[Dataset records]
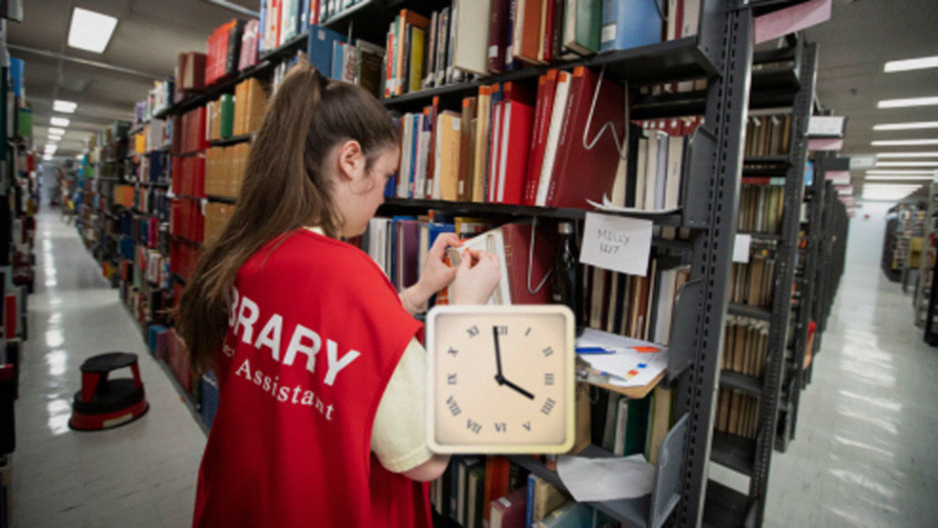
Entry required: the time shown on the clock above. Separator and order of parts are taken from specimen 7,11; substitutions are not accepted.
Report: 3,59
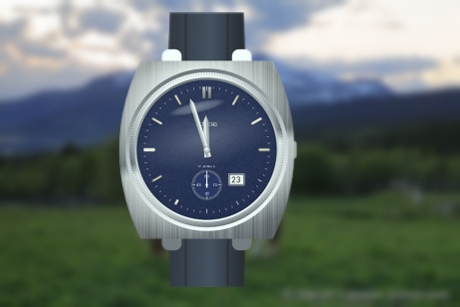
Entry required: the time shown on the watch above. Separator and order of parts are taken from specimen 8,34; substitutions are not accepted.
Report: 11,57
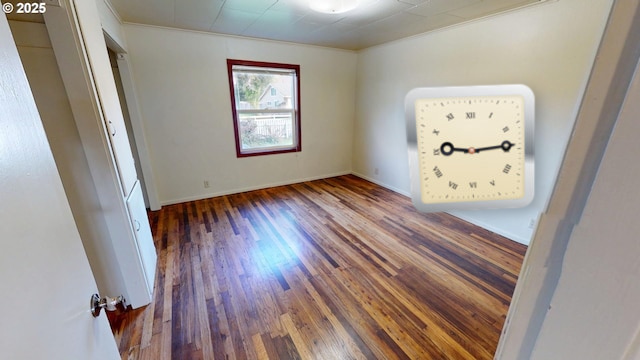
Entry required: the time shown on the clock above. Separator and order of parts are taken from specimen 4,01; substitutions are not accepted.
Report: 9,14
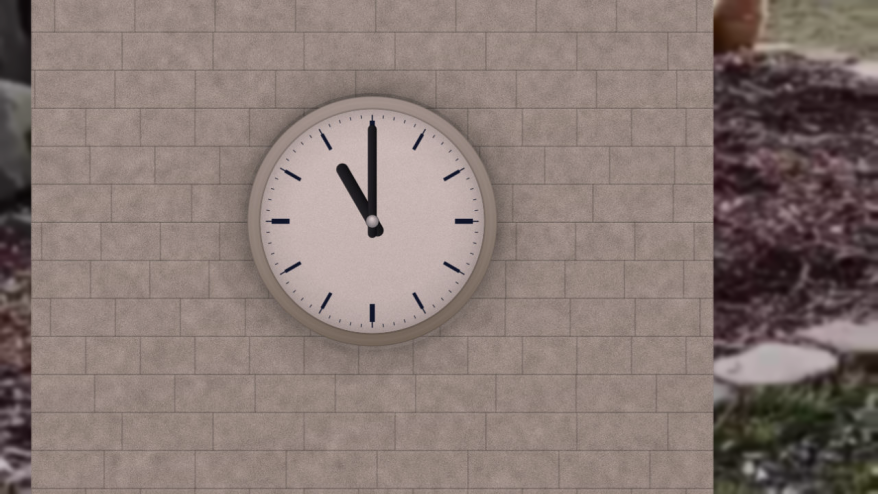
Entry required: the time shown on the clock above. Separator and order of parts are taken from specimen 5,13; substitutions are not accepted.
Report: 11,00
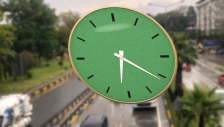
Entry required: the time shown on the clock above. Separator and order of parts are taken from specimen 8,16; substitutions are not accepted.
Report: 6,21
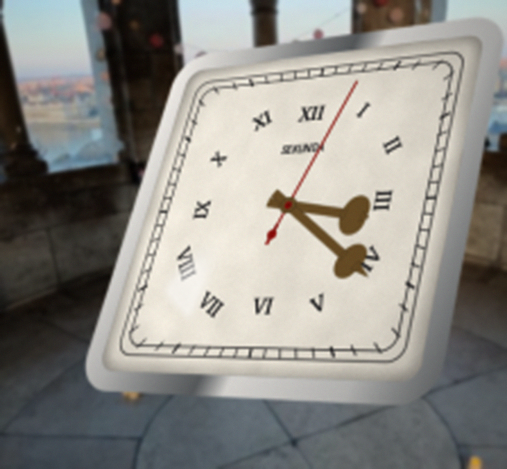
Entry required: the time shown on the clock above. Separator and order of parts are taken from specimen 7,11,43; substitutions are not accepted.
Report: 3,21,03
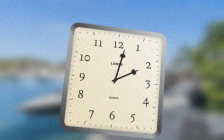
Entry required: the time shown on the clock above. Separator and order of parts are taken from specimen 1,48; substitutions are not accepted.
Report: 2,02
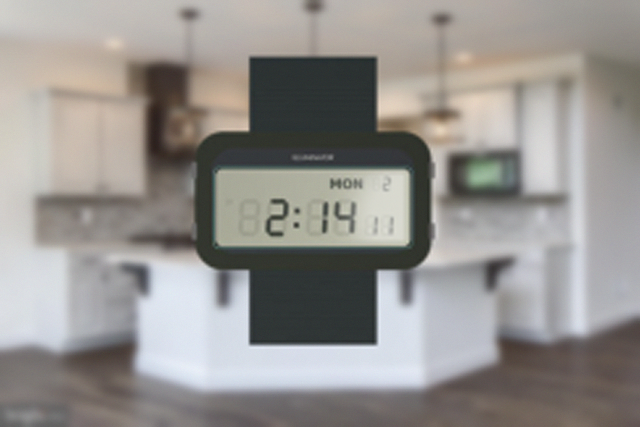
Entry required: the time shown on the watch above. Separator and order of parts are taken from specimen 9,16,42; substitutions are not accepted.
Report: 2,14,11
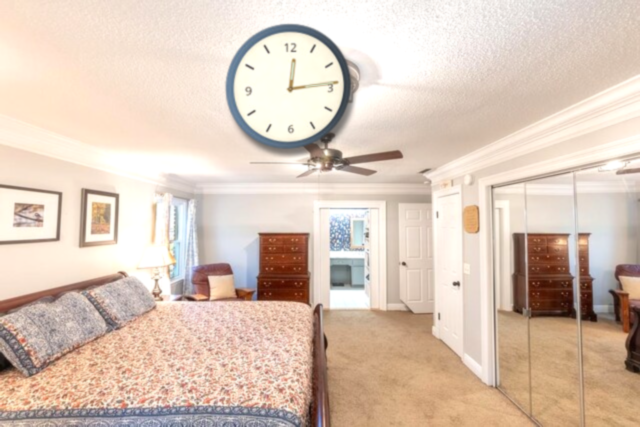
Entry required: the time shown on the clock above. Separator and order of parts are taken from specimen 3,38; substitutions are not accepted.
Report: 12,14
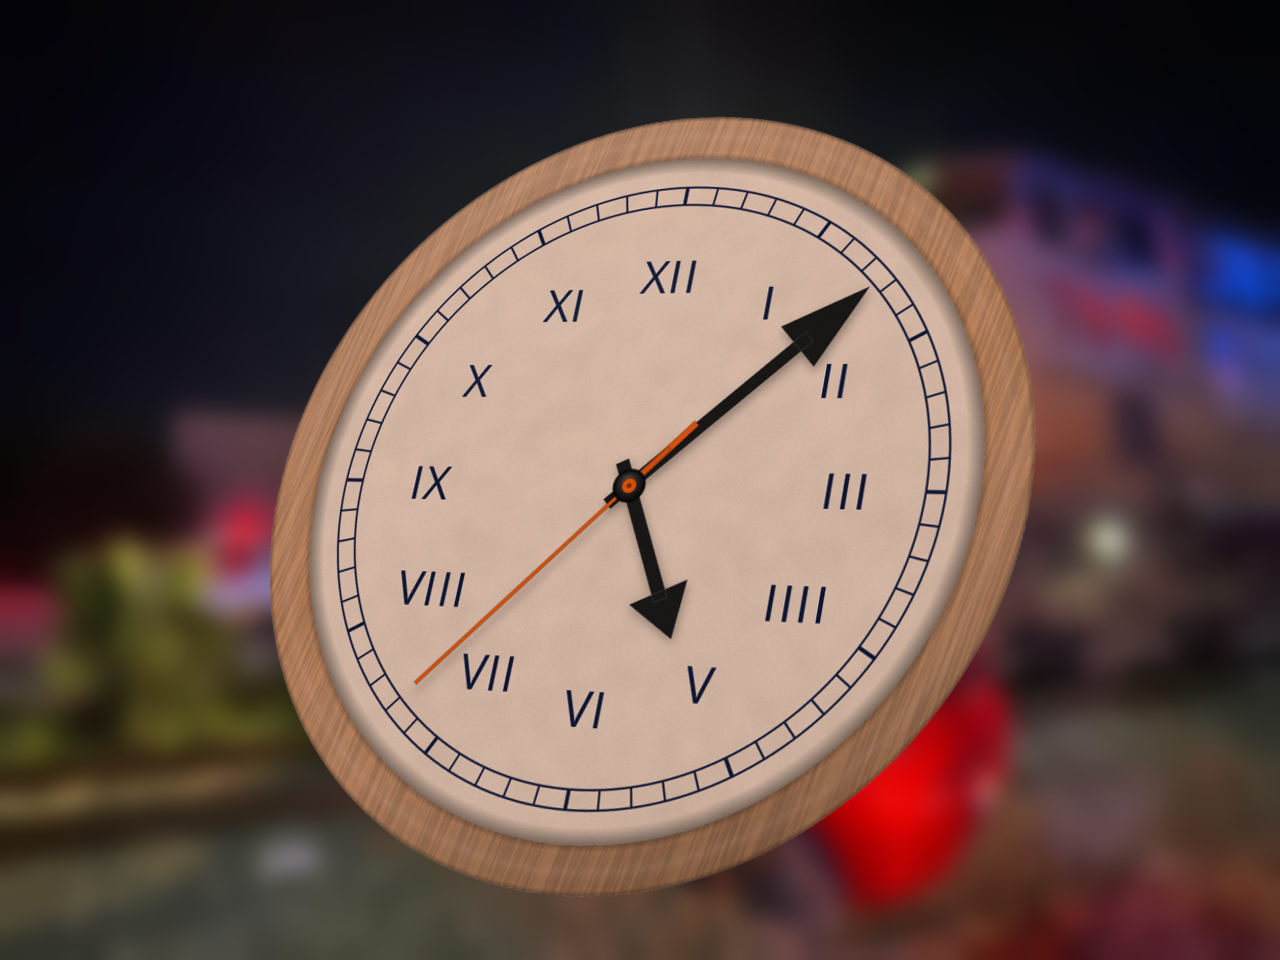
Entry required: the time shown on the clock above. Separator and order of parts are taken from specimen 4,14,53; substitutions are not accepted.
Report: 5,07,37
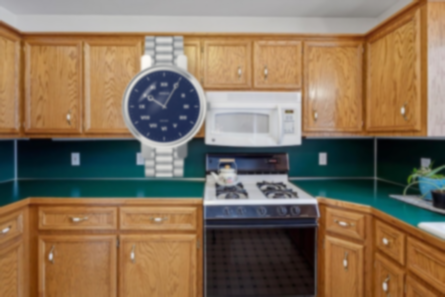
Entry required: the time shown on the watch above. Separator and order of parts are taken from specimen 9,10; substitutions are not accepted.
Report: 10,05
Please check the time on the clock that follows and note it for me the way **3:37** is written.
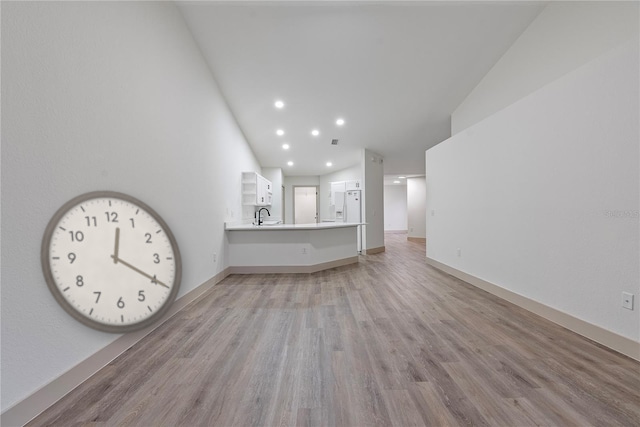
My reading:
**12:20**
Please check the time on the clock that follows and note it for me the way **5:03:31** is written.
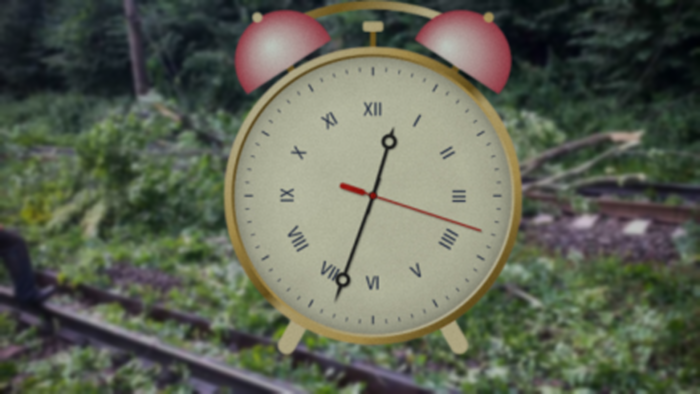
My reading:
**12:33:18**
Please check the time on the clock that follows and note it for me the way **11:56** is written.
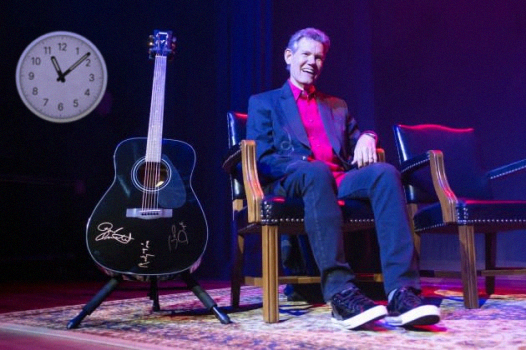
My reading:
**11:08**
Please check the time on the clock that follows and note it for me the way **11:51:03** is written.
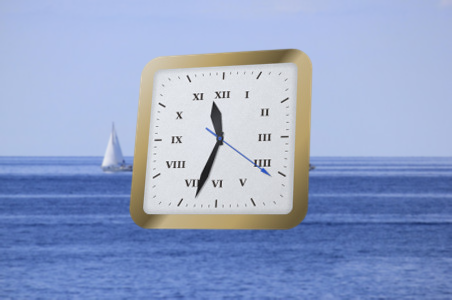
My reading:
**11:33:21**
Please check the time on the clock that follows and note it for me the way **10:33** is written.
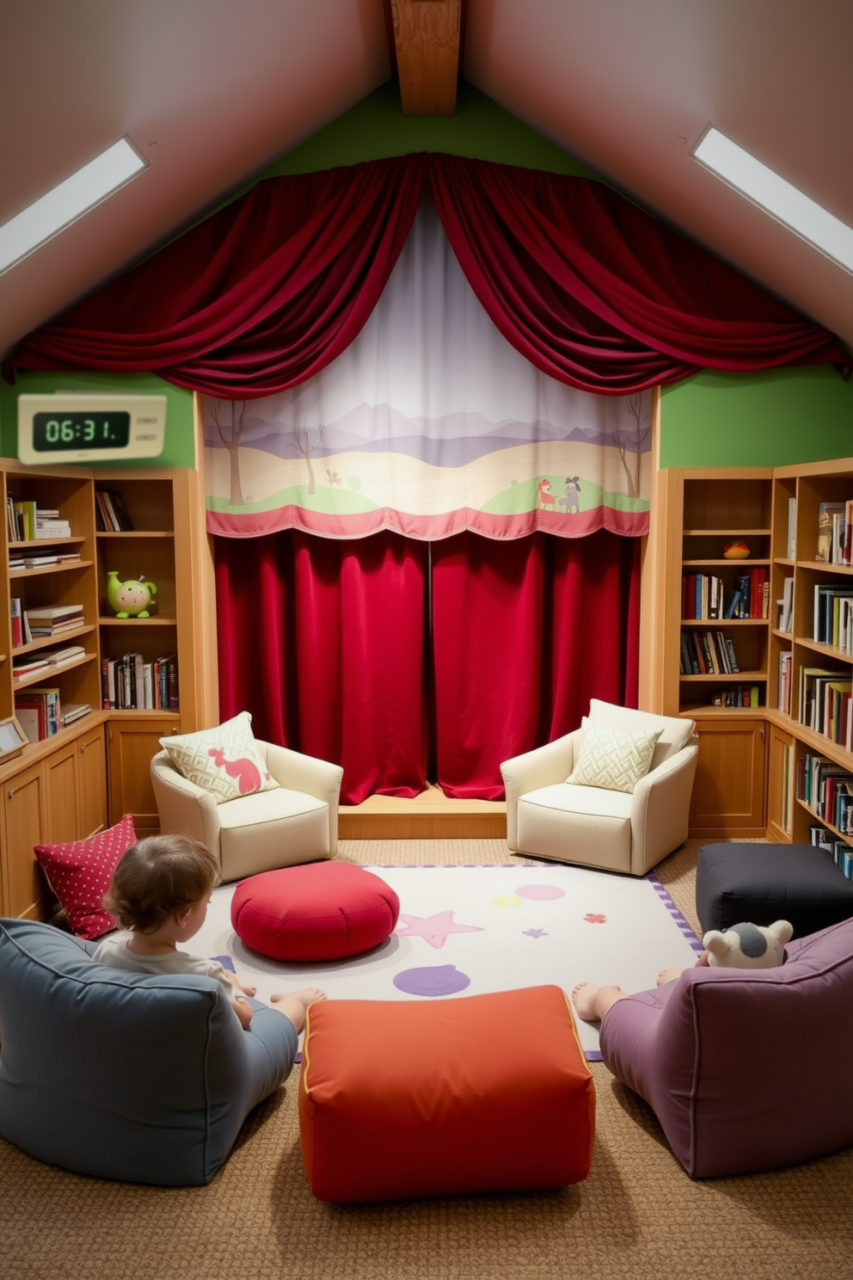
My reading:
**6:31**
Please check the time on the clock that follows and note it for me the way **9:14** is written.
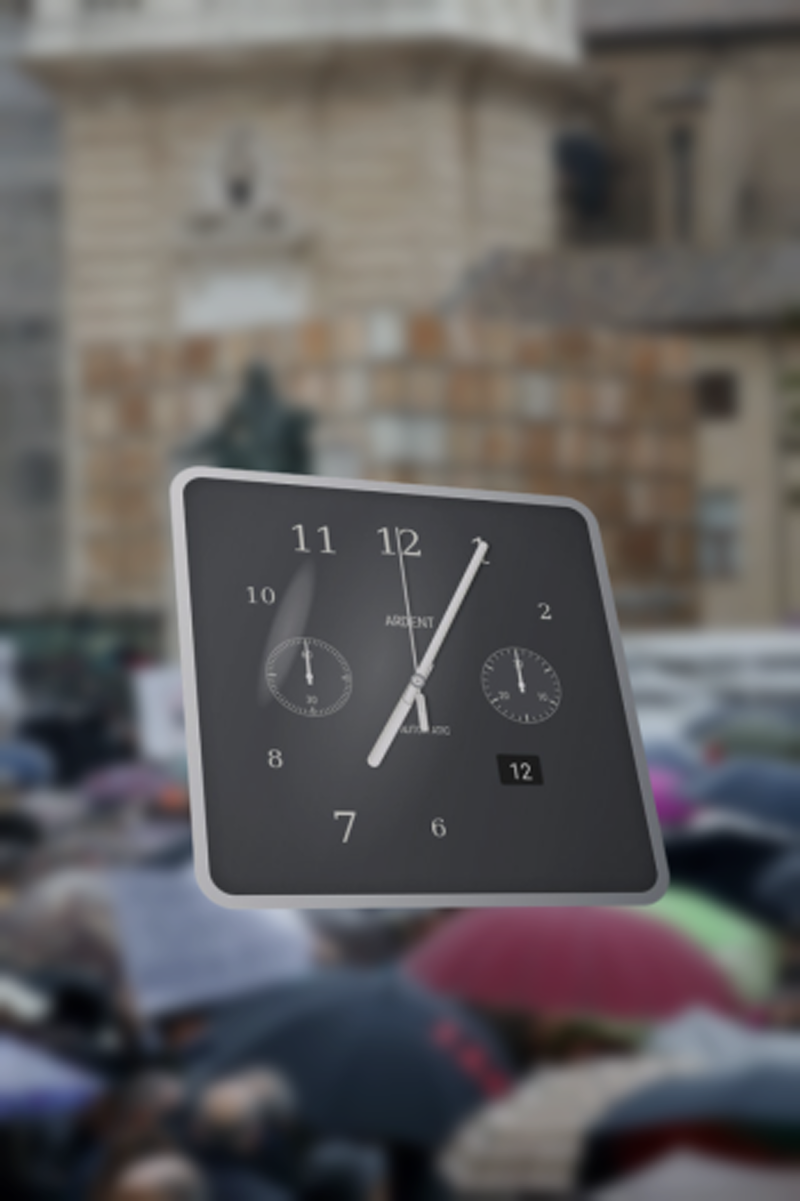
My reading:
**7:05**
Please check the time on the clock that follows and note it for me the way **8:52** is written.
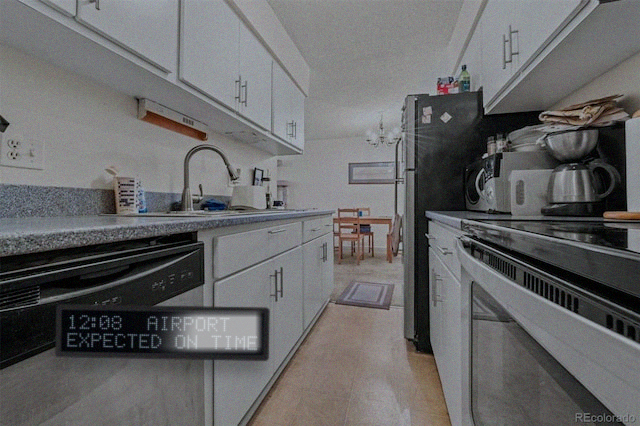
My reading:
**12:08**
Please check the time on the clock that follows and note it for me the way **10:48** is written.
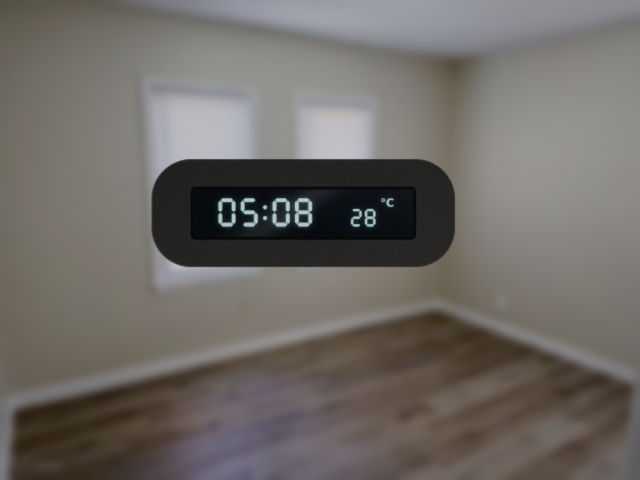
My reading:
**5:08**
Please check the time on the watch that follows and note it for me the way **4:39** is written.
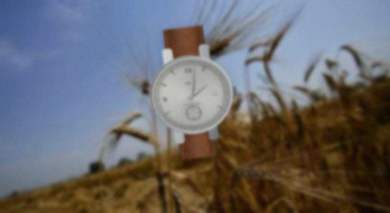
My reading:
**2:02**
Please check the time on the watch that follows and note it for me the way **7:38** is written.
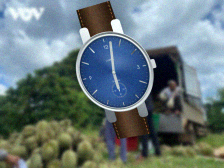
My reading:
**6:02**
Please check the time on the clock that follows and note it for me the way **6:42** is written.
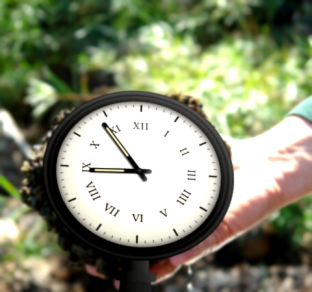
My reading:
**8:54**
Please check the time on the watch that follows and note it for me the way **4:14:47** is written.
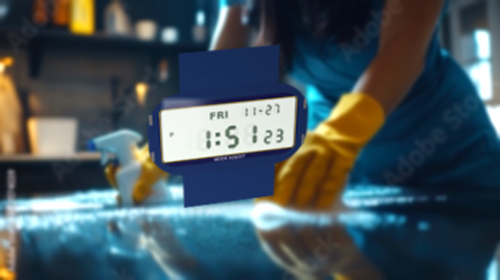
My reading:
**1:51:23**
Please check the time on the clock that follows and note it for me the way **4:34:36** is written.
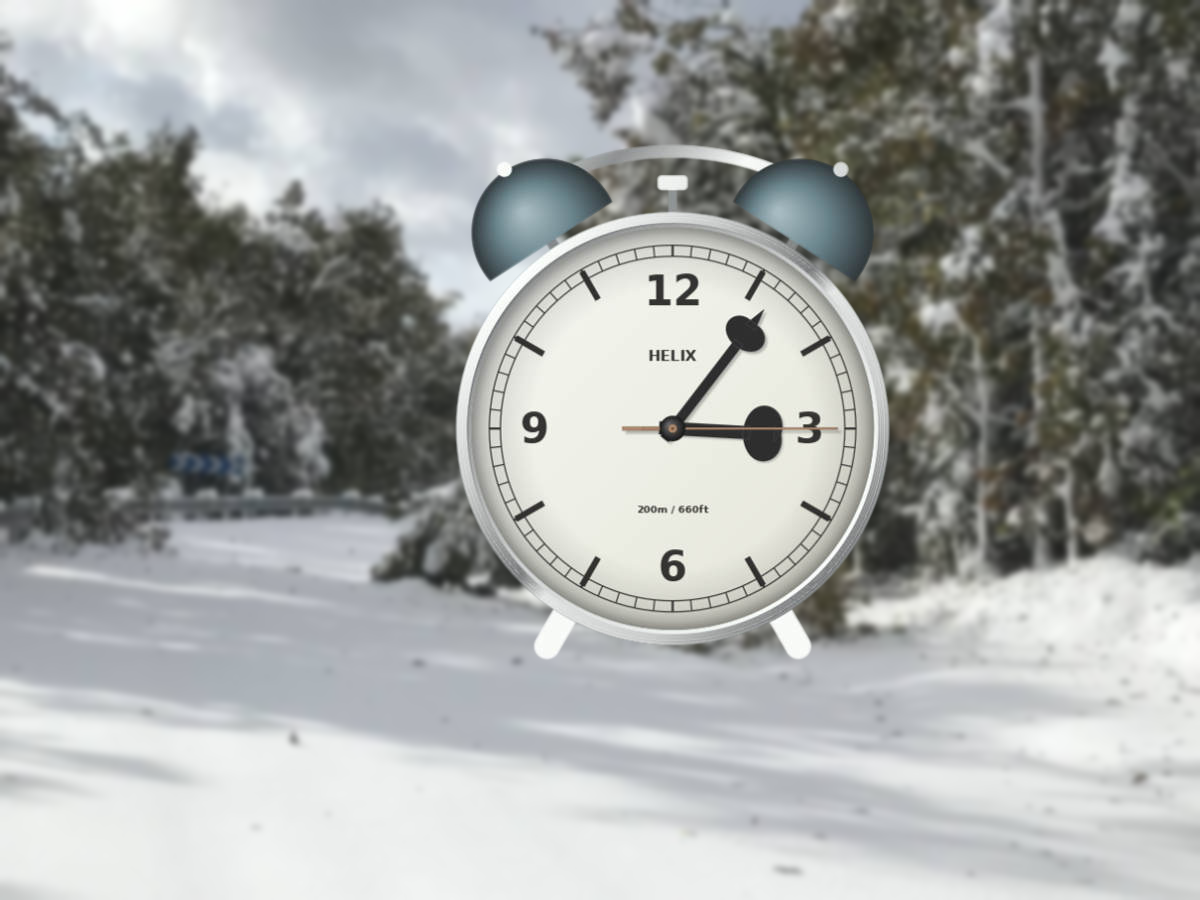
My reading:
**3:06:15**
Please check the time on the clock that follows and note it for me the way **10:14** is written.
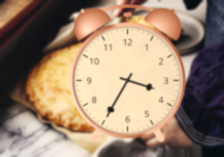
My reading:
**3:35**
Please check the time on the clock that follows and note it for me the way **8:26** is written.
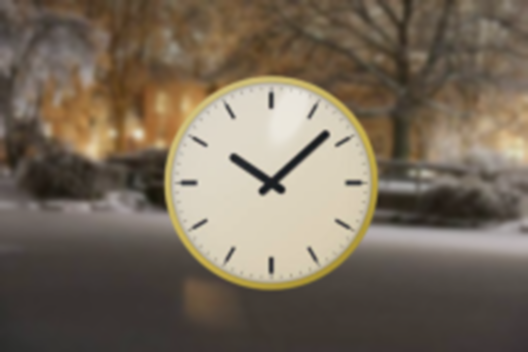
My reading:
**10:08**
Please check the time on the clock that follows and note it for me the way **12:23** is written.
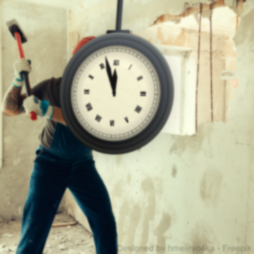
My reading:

# What you need to do:
Transcribe the lines above exactly as they appear, omitting the pictures from your answer.

# In response:
Entry required: the time shown on the clock above. Separator and order of parts are taken from specimen 7,11; substitutions are not accepted.
Report: 3,59
Entry required: the time shown on the watch above. Separator and order of parts are taken from specimen 8,34; substitutions are not accepted.
Report: 11,57
Entry required: the time shown on the clock above. Separator and order of parts are taken from specimen 4,01; substitutions are not accepted.
Report: 9,14
Entry required: the time shown on the clock above. Separator and order of parts are taken from specimen 5,13; substitutions are not accepted.
Report: 11,00
Entry required: the time shown on the clock above. Separator and order of parts are taken from specimen 8,16; substitutions are not accepted.
Report: 6,21
Entry required: the time shown on the clock above. Separator and order of parts are taken from specimen 7,11,43; substitutions are not accepted.
Report: 3,21,03
Entry required: the time shown on the clock above. Separator and order of parts are taken from specimen 1,48; substitutions are not accepted.
Report: 2,02
Entry required: the time shown on the watch above. Separator and order of parts are taken from specimen 9,16,42; substitutions are not accepted.
Report: 2,14,11
Entry required: the time shown on the clock above. Separator and order of parts are taken from specimen 3,38; substitutions are not accepted.
Report: 12,14
Entry required: the time shown on the clock above. Separator and order of parts are taken from specimen 4,14,53; substitutions are not accepted.
Report: 5,07,37
Entry required: the time shown on the watch above. Separator and order of parts are taken from specimen 9,10; substitutions are not accepted.
Report: 10,05
Please check the time on the clock that follows and note it for me the way **3:37** is written.
My reading:
**12:20**
Please check the time on the clock that follows and note it for me the way **5:03:31** is written.
My reading:
**12:33:18**
Please check the time on the clock that follows and note it for me the way **11:56** is written.
My reading:
**11:08**
Please check the time on the clock that follows and note it for me the way **11:51:03** is written.
My reading:
**11:33:21**
Please check the time on the clock that follows and note it for me the way **10:33** is written.
My reading:
**6:31**
Please check the time on the clock that follows and note it for me the way **9:14** is written.
My reading:
**7:05**
Please check the time on the clock that follows and note it for me the way **8:52** is written.
My reading:
**12:08**
Please check the time on the clock that follows and note it for me the way **10:48** is written.
My reading:
**5:08**
Please check the time on the watch that follows and note it for me the way **4:39** is written.
My reading:
**2:02**
Please check the time on the watch that follows and note it for me the way **7:38** is written.
My reading:
**6:02**
Please check the time on the clock that follows and note it for me the way **6:42** is written.
My reading:
**8:54**
Please check the time on the watch that follows and note it for me the way **4:14:47** is written.
My reading:
**1:51:23**
Please check the time on the clock that follows and note it for me the way **4:34:36** is written.
My reading:
**3:06:15**
Please check the time on the clock that follows and note it for me the way **10:14** is written.
My reading:
**3:35**
Please check the time on the clock that follows and note it for me the way **8:26** is written.
My reading:
**10:08**
Please check the time on the clock that follows and note it for me the way **12:23** is written.
My reading:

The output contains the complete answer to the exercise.